§ **THE TASK**
Retype the lines below exactly, but only those from the line that has "ring dip: (353, 260)" through the line that has "pinky tip: (208, 287)". Omit every picture.

####################

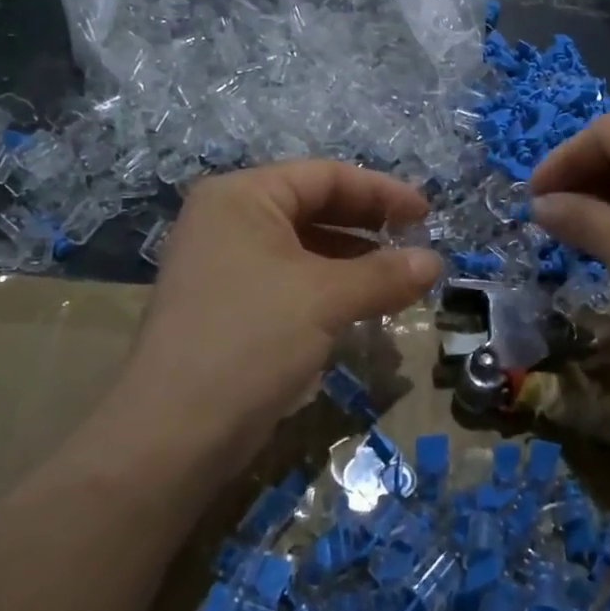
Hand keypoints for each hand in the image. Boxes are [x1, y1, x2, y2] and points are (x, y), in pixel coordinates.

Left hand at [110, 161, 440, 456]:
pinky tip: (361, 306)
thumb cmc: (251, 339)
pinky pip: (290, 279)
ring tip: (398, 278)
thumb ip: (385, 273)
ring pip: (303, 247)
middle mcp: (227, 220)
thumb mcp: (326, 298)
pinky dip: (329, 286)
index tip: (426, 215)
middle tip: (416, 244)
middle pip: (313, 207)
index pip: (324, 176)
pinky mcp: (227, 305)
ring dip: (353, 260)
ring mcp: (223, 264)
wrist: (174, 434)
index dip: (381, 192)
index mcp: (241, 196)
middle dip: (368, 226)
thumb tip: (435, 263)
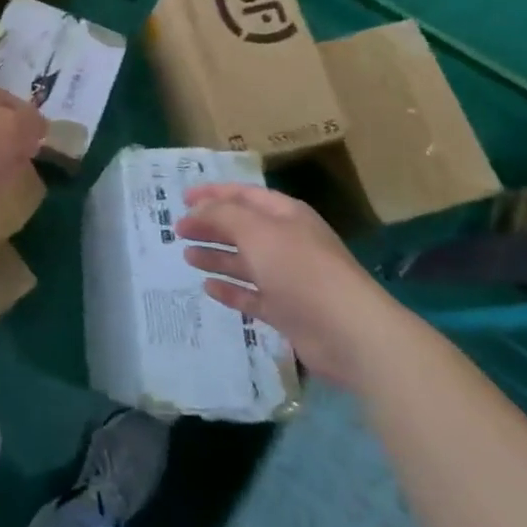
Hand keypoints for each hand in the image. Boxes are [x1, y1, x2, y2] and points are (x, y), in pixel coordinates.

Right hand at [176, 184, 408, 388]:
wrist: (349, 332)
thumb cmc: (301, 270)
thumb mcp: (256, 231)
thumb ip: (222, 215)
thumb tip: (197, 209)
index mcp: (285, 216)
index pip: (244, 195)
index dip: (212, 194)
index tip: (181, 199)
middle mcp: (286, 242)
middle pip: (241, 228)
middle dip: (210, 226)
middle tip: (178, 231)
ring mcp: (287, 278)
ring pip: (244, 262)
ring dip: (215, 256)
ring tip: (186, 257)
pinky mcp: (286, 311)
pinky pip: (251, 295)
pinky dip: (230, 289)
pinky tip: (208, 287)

####################

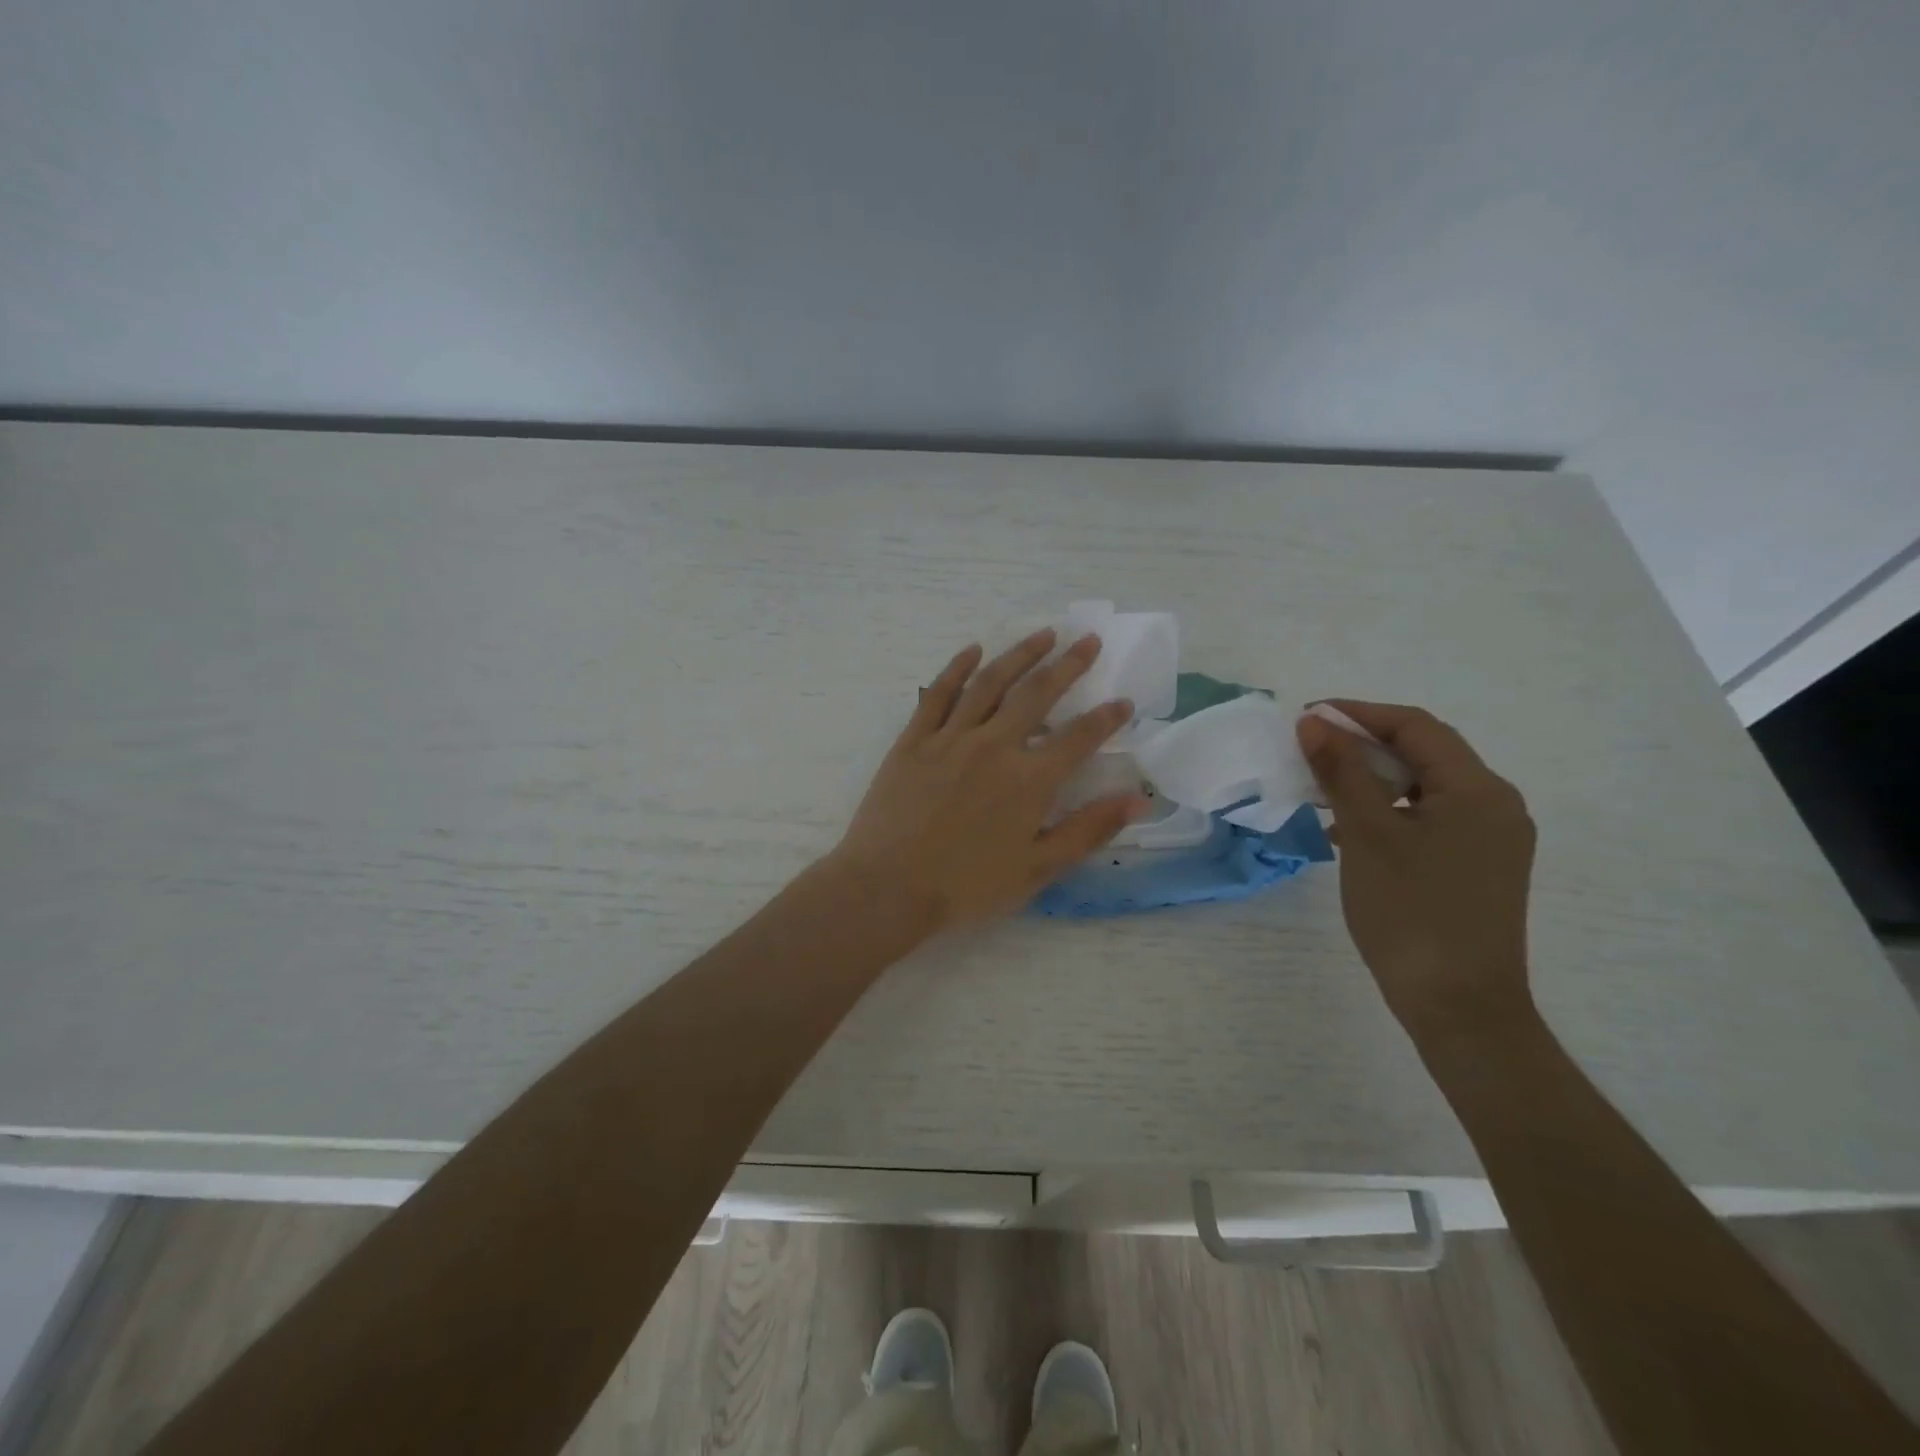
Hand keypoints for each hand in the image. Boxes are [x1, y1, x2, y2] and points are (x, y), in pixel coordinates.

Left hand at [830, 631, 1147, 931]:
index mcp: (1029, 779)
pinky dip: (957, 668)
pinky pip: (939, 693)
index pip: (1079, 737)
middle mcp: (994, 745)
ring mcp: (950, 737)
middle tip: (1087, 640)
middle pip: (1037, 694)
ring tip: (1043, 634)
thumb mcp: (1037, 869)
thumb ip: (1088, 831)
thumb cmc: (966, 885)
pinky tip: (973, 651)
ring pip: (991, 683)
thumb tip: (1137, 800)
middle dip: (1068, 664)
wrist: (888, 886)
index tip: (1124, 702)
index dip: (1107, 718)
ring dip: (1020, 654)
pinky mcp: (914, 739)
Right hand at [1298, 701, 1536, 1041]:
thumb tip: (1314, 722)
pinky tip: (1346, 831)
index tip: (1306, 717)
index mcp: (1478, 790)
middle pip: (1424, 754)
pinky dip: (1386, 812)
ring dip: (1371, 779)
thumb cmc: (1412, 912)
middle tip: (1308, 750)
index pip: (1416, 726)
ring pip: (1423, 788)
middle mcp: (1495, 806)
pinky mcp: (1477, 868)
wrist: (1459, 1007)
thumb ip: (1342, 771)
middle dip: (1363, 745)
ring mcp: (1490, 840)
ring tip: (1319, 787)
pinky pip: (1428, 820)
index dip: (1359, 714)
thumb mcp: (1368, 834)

####################

§ **TASK ANSWER**
ring dip: (353, 260)
ring mcp: (223, 264)
wrist: (174, 434)
index dip: (381, 192)
index mcp: (241, 196)
middle dip: (368, 226)
thumb tip: (435, 263)
Hand keypoints for each hand in the image. Boxes are [x1, y1, x2, y2] and points are (x, y), in pixel coordinates.

Right hand at [176, 184, 408, 388]:
wrist: (349, 332)
thumb cmc: (301, 270)
thumb mcp: (256, 231)
thumb ip: (222, 215)
thumb tip: (197, 209)
index mcp: (285, 216)
index pip: (244, 195)
index dip: (212, 194)
index tip: (181, 199)
middle mcp: (286, 242)
middle pip: (241, 228)
middle dip: (210, 226)
middle tip: (178, 231)
ring mcp: (287, 278)
ring pip: (244, 262)
ring dip: (215, 256)
ring tip: (186, 257)
pinky mcp: (286, 311)
pinky pip: (251, 295)
pinky dip: (230, 289)
pinky tip: (208, 287)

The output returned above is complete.